# Large Smooth River Rocks



## FishyFishy89 (Jul 3, 2011)

If you have any, where did you get it? I'm talkn rocks that are atleast the size of your hand.


----------



## Reefing Madness (Jun 26, 2011)

I live in AZ. I just walk out to the nearest dry river bed and get as many as I want.


----------



## jeaninel (Aug 24, 2007)

My local landscape supply is where I got my large river rocks.
_Posted via Mobile Device_


----------



## LadyKeiva (Nov 17, 2012)

I actually ran into the same problem. I didn't have a good super local places to buy any. I ended up buying a box of 25 3in - 4in in diameter smooth flat rock river rocks off of Etsy.

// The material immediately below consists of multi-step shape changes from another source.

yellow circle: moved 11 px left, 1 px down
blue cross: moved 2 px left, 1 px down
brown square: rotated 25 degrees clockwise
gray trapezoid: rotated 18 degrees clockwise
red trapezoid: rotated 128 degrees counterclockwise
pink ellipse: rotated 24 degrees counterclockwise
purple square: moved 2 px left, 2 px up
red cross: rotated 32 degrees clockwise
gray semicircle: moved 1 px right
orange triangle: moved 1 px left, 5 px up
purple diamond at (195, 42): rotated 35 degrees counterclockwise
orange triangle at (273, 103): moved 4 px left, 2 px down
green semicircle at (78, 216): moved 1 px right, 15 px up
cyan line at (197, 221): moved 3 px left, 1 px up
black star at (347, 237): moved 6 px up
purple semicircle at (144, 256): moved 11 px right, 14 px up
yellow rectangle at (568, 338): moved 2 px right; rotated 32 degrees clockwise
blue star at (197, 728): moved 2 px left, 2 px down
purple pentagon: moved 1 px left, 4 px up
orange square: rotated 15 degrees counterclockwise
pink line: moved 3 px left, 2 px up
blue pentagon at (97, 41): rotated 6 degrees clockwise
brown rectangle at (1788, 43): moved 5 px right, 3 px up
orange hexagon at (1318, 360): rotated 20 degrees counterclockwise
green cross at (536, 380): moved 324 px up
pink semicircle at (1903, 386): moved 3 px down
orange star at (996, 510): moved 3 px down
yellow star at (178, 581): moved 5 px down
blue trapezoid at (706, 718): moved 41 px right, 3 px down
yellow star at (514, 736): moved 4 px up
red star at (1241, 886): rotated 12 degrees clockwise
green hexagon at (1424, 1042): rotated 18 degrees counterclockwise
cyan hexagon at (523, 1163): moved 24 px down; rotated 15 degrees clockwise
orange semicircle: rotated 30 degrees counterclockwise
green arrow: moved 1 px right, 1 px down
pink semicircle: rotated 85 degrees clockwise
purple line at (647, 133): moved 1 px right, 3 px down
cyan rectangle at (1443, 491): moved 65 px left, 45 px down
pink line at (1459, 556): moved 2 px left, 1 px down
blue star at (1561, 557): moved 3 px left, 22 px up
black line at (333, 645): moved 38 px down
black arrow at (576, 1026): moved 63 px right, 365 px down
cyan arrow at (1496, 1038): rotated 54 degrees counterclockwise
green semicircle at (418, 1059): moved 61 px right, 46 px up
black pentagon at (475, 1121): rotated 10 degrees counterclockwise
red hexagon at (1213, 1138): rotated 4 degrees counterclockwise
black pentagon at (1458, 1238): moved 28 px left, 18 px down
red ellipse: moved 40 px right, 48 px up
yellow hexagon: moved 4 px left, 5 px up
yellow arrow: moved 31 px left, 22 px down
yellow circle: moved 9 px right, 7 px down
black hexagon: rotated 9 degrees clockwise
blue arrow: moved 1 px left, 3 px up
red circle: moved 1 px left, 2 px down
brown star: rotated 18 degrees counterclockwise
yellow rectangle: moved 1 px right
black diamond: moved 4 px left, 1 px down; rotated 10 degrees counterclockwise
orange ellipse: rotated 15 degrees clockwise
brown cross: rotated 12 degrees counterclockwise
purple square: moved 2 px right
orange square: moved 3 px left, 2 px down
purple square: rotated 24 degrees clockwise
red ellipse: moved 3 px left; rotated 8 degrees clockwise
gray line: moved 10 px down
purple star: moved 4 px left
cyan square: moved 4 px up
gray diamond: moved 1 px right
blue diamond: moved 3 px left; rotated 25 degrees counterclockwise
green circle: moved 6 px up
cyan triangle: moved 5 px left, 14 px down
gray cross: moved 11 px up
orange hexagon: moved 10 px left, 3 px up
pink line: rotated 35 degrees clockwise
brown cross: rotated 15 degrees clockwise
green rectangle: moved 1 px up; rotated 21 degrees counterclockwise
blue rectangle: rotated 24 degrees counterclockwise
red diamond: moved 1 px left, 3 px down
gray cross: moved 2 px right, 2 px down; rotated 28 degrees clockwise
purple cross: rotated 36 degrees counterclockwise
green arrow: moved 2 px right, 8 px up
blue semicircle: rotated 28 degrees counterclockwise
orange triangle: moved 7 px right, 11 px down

They were listed as all natural right from a nearby creek. It was also noted that they were not cleaned with any chemicals. 

Was something like $8.95, plus $13.95 shipping, bit on the pricey side but it ended up being the most convenient for me. Just make sure to scrub them well and all that. If I can remember correctly I had also seen some stuff on EBay. 

I've you're interested PM me and I'll give you a link to the Etsy shop I found mine on. They had all sorts of sizes, shapes, etc.. =)

Jessica


----------



## FishyFishy89 (Jul 3, 2011)

Yeah, a bit pricey. I was thinkn about checking my local HD and just give them a good super hot soaking. I'm using these to make 1 or 2 hidy spots for my kuhlis. I'll probably be siliconing them together leaving just enough space in several spots for a loach to wiggle into.


----------



## LadyKeiva (Nov 17, 2012)

None of my HomeDepots or Lowes carried what I was looking for. Only had huge bags of smooth round rocks about 2in or less in diameter. After about 3 weeks of trying to find a place that I didn't have to drive 40+ mins to get to I gave up. =) Hope you have better luck than I did!


----------



## jentralala (Oct 5, 2012)

A bit off topic but if you're looking to make kuhli loach hiding places, why not add oak leaves? In their natural habitat kuhli live in the leaf litter. I have oak leaves in my tank and all 8 of them hang out in the leaves, they love it. It's only about a handful or two of leaves.


----------



## FishyFishy89 (Jul 3, 2011)

not sure where I could get good oak leaves.
every blade of grass here is tainted with pesticides and dog leavings. And even if I find any. How would you weight them down?


----------



## jentralala (Oct 5, 2012)

I could mail you some if you're interested? My yard is full of oak trees, and it's the same leaves I've used in my tank with no problems. Or they can be bought online pretty cheaply.
I boil mine for about 20 minutes in treated tap water and then put them in a bag with tank water overnight. They absorb the water and then sink all on their own


----------



## FishyFishy89 (Jul 3, 2011)

How much would it be to ship?


----------



## jentralala (Oct 5, 2012)

How many leaves would you like? I could just mail them in an envelope or two, no charge


----------



## FishyFishy89 (Jul 3, 2011)

I found out maple leaves can be dried and used in aquariums. My parents have a clean maple tree(actually 3). So I took a coupla hand fulls off the tree and I'm currently drying them out.


----------



## jentralala (Oct 5, 2012)

Cool! Let me know how it goes, I have a few maple and had no idea they could be used


----------